Coisas de Herança
Tenho uma pequena cicatriz na face. Quando me perguntam, respondo que foi um tição de fogo que caiu no meu rosto. Será que me lembro realmente? Ou sei por que me contaram?
Então começo a me lembrar do meu velho Vô Nicolau. Italianinho dos bem rabugentos. Faleceu quando eu tinha três anos. Mas me lembro bem dele. Um homem pequenininho e que falava um pouco enrolado.
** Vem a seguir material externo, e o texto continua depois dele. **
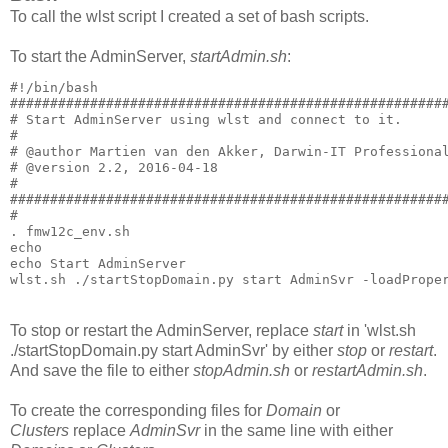
To call the wlst script I created a set of bash scripts.
To start the AdminServer,
startAdmin.sh
:
#!/bin/bash

#######################################################
# Start AdminServer using wlst and connect to it.

#

# @author Martien van den Akker, Darwin-IT Professional
# @version 2.2, 2016-04-18

#

#######################################################
#  

. fmw12c_env.sh

echo

echo Start AdminServer

To stop or restart the AdminServer, replace
start
in 'wlst.sh
./startStopDomain.py start AdminSvr' by either
stop
or
restart
.
And save the file to either
stopAdmin.sh
or
restartAdmin.sh
.
To create the corresponding files for
Domain
or
Clusters
replace
AdminSvr
in the same line with either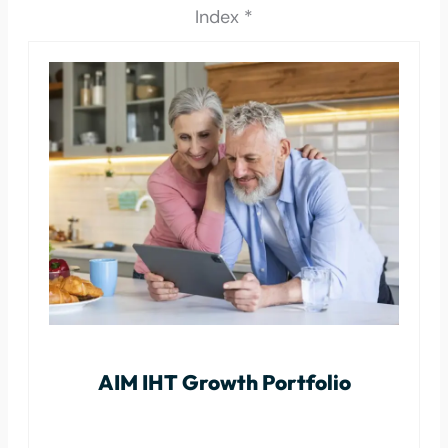
Index *
AIM IHT Growth Portfolio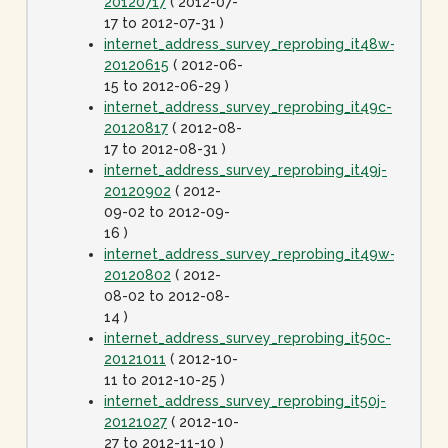
20120717
( 2012-07-
17 to 2012-07-31 )
internet_address_survey_reprobing_it48w-
20120615
( 2012-06-
15 to 2012-06-29 )
internet_address_survey_reprobing_it49c-
20120817
( 2012-08-
17 to 2012-08-31 )
internet_address_survey_reprobing_it49j-
20120902
( 2012-
09-02 to 2012-09-
16 )
internet_address_survey_reprobing_it49w-
20120802
( 2012-
08-02 to 2012-08-
14 )
internet_address_survey_reprobing_it50c-
20121011
( 2012-10-
11 to 2012-10-25 )
internet_address_survey_reprobing_it50j-
20121027
( 2012-10-
27 to 2012-11-10 )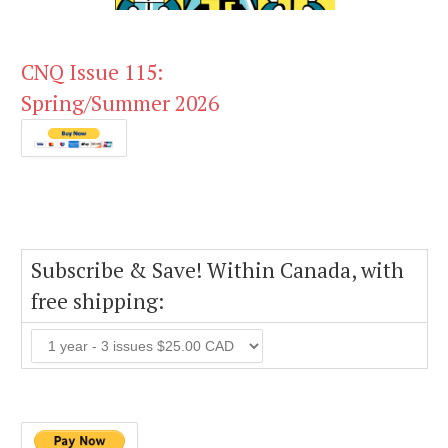
CNQ Issue 115:
Spring/Summer 2026
Subscribe & Save! Within Canada, with
free shipping: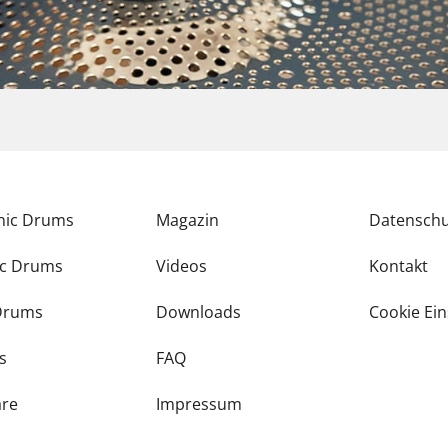
onic Drums
Magazin
Datenschu
ic Drums
Videos
Kontakt
Drums
Downloads
Cookie Ein
s
FAQ
re
Impressum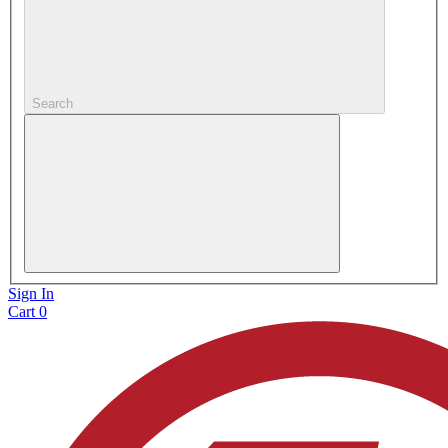
Search
Sign In
Cart
0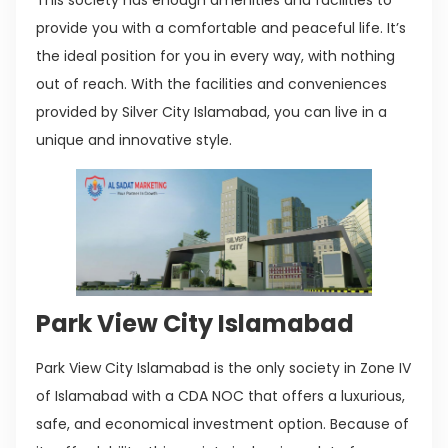
This society has enough amenities and facilities to
provide you with a comfortable and peaceful life. It’s
the ideal position for you in every way, with nothing
out of reach. With the facilities and conveniences
provided by Silver City Islamabad, you can live in a
unique and innovative style.
Park View City Islamabad
Park View City Islamabad is the only society in Zone IV
of Islamabad with a CDA NOC that offers a luxurious,
safe, and economical investment option. Because of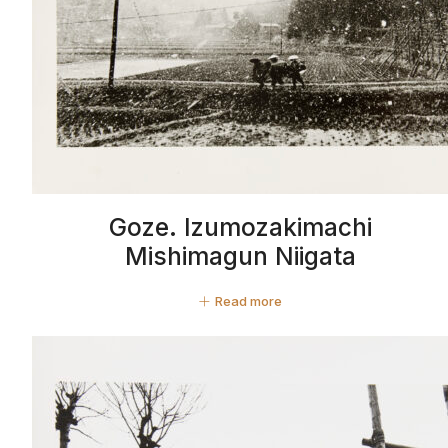
Goze. Izumozakimachi
Mishimagun Niigata
Read more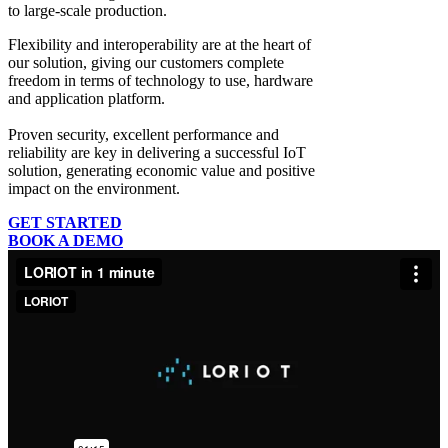
to large-scale production.
Flexibility and interoperability
are at the heart of
our solution, giving our customers complete
freedom in terms of technology to use, hardware
and application platform.
Proven security, excellent performance and
reliability
are key in delivering a successful IoT
solution, generating economic value and positive
impact on the environment.
GET STARTED
BOOK A DEMO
Sempre me levava à horta. Gostava de cortar um jiló em cruz, tirava um embrulhinho de sal do bolso, e comia com o maior prazer. Mais tarde fiquei sabendo que o sal não era bom pra ele. se Vó Rosa soubesse, ia dar "pano pra manga". Velha cabloca, baixinha e brava. que puxando de uma perna, dominava os nove filhos e o pobre do italianinho.
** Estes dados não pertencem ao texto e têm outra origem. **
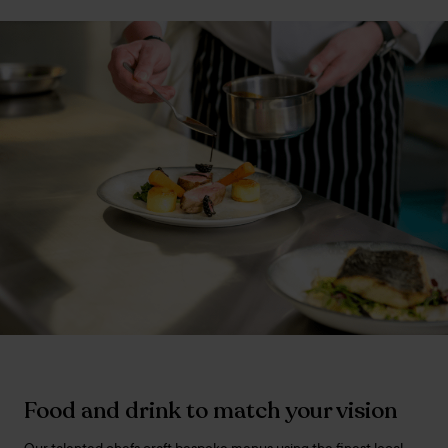
Food and drink to match your vision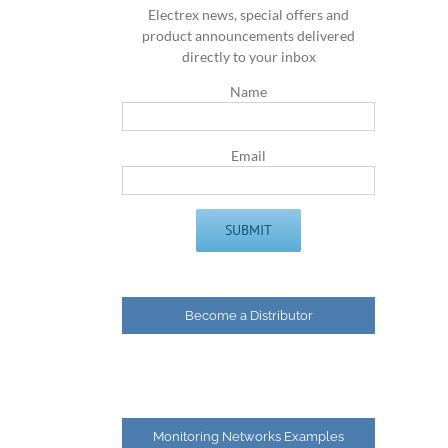
Electrex news, special offers and
product announcements delivered
directly to your inbox
Name
Email
Become a Distributor
Monitoring Networks Examples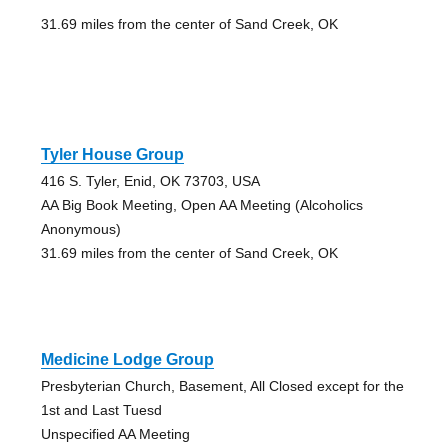
31.69 miles from the center of Sand Creek, OK
Tyler House Group
416 S. Tyler, Enid, OK 73703, USA
AA Big Book Meeting, Open AA Meeting (Alcoholics
Anonymous)
31.69 miles from the center of Sand Creek, OK
Medicine Lodge Group
Presbyterian Church, Basement, All Closed except for the
1st and Last Tuesd
Unspecified AA Meeting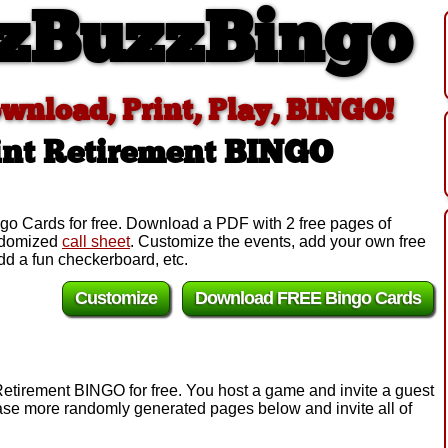
zBuzzBingo
ownload, Print, Play, BINGO!
int Retirement BINGO
go Cards for free. Download a PDF with 2 free pages of
andomized
call sheet
. Customize the events, add your own free
d a fun checkerboard, etc.
Customize
Download FREE Bingo Cards
Retirement BINGO for free. You host a game and invite a guest
chase more randomly generated pages below and invite all of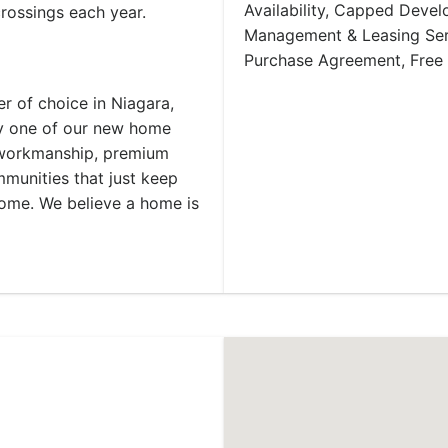
Availability, Capped Deve
crossings each year.
Management & Leasing Serv
Purchase Agreement, Free
r of choice in Niagara,
y one of our new home
y workmanship, premium
mmunities that just keep
 home. We believe a home is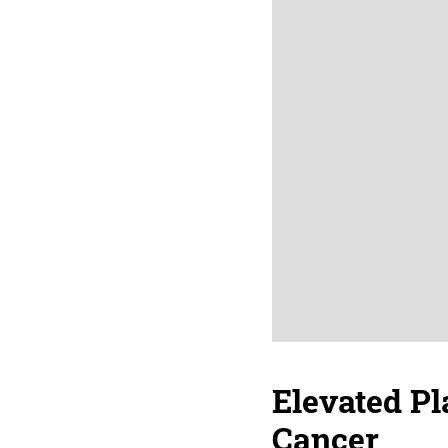
Elevated Pl
Cancer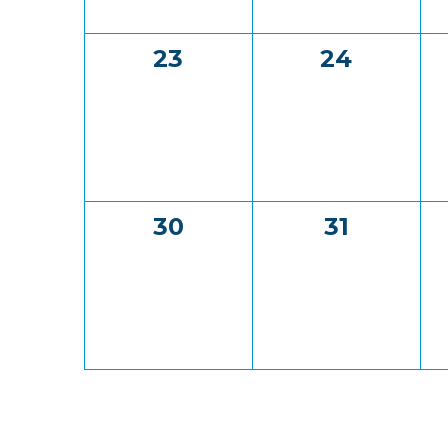
0
0
23
24
events,
events,
0
0
30
31
events,
events,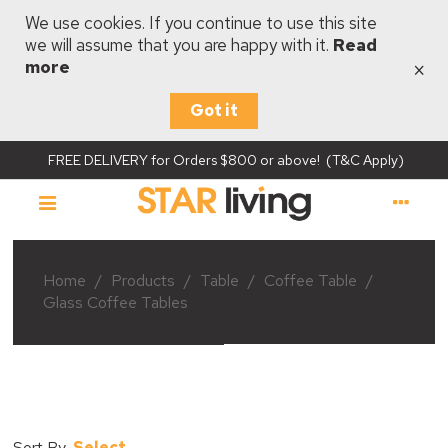
We use cookies. If you continue to use this site
we will assume that you are happy with it.
Read
×
more
Got it
FREE DELIVERY for Orders $800 or above! (T&C Apply)
Home
/
Products
/
Table
/
Coffee Table
/
Glass Coffee Tables
Select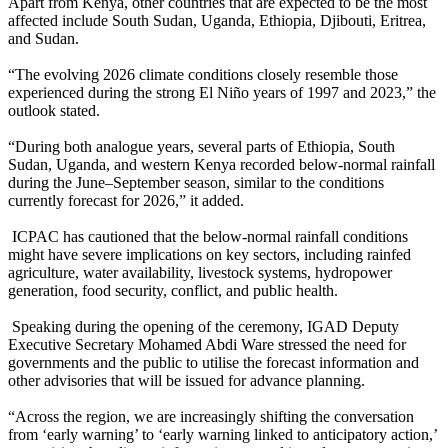
Apart from Kenya, other countries that are expected to be the most
affected include South Sudan, Uganda, Ethiopia, Djibouti, Eritrea,
and Sudan.
“The evolving 2026 climate conditions closely resemble those
experienced during the strong El Niño years of 1997 and 2023,” the
outlook stated.
“During both analogue years, several parts of Ethiopia, South
Sudan, Uganda, and western Kenya recorded below-normal rainfall
during the June–September season, similar to the conditions
currently forecast for 2026,” it added.
ICPAC has cautioned that the below-normal rainfall conditions
might have severe implications on key sectors, including rainfed
agriculture, water availability, livestock systems, hydropower
generation, food security, conflict, and public health.
Speaking during the opening of the ceremony, IGAD Deputy
Executive Secretary Mohamed Abdi Ware stressed the need for
governments and the public to utilise the forecast information and
other advisories that will be issued for advance planning.
“Across the region, we are increasingly shifting the conversation
from ‘early warning’ to ‘early warning linked to anticipatory action,’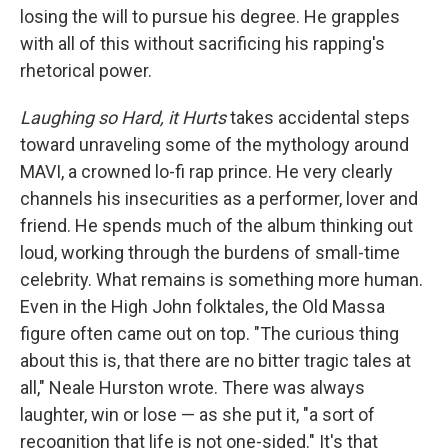
losing the will to pursue his degree. He grapples
with all of this without sacrificing his rapping's
rhetorical power.
Laughing so Hard, it Hurts
takes accidental steps
toward unraveling some of the mythology around
MAVI, a crowned lo-fi rap prince. He very clearly
channels his insecurities as a performer, lover and
friend. He spends much of the album thinking out
loud, working through the burdens of small-time
celebrity. What remains is something more human.
Even in the High John folktales, the Old Massa
figure often came out on top. "The curious thing
about this is, that there are no bitter tragic tales at
all," Neale Hurston wrote. There was always
laughter, win or lose — as she put it, "a sort of
recognition that life is not one-sided." It's that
Quando o velho ia pra serraria da fazenda e via que Vó Rosa depenava uma galinha, gritava:
_Põe as tripas no sol pra feder!
Era sinal de pescaria. E à noite voltava do açude com uma enfileira cheia de piaus.
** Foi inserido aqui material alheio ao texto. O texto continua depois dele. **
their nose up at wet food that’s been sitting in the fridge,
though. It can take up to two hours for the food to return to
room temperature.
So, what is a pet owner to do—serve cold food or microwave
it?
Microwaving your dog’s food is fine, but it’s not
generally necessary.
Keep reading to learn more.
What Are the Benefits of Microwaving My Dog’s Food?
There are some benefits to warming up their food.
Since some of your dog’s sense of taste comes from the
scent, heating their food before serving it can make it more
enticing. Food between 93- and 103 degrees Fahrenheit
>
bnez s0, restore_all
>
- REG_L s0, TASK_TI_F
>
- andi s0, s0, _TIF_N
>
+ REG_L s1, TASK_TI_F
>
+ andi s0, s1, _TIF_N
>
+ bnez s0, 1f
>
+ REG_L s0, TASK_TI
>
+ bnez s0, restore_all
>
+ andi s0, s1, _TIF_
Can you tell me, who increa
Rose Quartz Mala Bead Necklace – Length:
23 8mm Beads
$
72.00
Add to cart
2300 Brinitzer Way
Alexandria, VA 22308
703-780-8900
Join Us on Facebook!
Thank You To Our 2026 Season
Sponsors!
A casa ficava bem na entrada de uma mata, a mata de Santa Filomena. Na companhia dele, seguia uma trilha e íamos até a nascente dàgua. Cada parasitas enormes florindo nos troncos da árvores. Samambaias gigantes, orquídeas e bromélias. Era lindo! Aliás, a natureza sempre foi mais cuidadosa e caprichosa do que as mãos dos homens. Elas sempre ficam mais belas em seus habitas naturais.
Aprendi com ele a comer rã, essa coisinha horrorosa que muitos tem nojo, e olha que é gostoso! Gostava de ouvi-lo tocar sua "oito baixos". Enquanto tocava, contava suas histórias sobre a vinda da Sardenha. Saia músicas saudosas. Segundo ele, vieram escondidos num navio. Ao chegarem no Brasil, escapuliram antes do porte. Muitos só se encontraram anos depois.. Talvez tenhamos alguma herança na Sardenha.
Hoje, sei apenas que deixou sua velha sanfona, um serrote,um martelo, um formão, um relógio de parede, uma lamparina de cobre, que ganhei do meu pai como presente de casamento.
Herdei também a pirraça, o que guardo até hoje, o gosto pela aventura, pelas plantas, pela pescaria e pelas coisas amargas como o jiló, pois assim é a vida. A gente põe um salzinho e vai levando.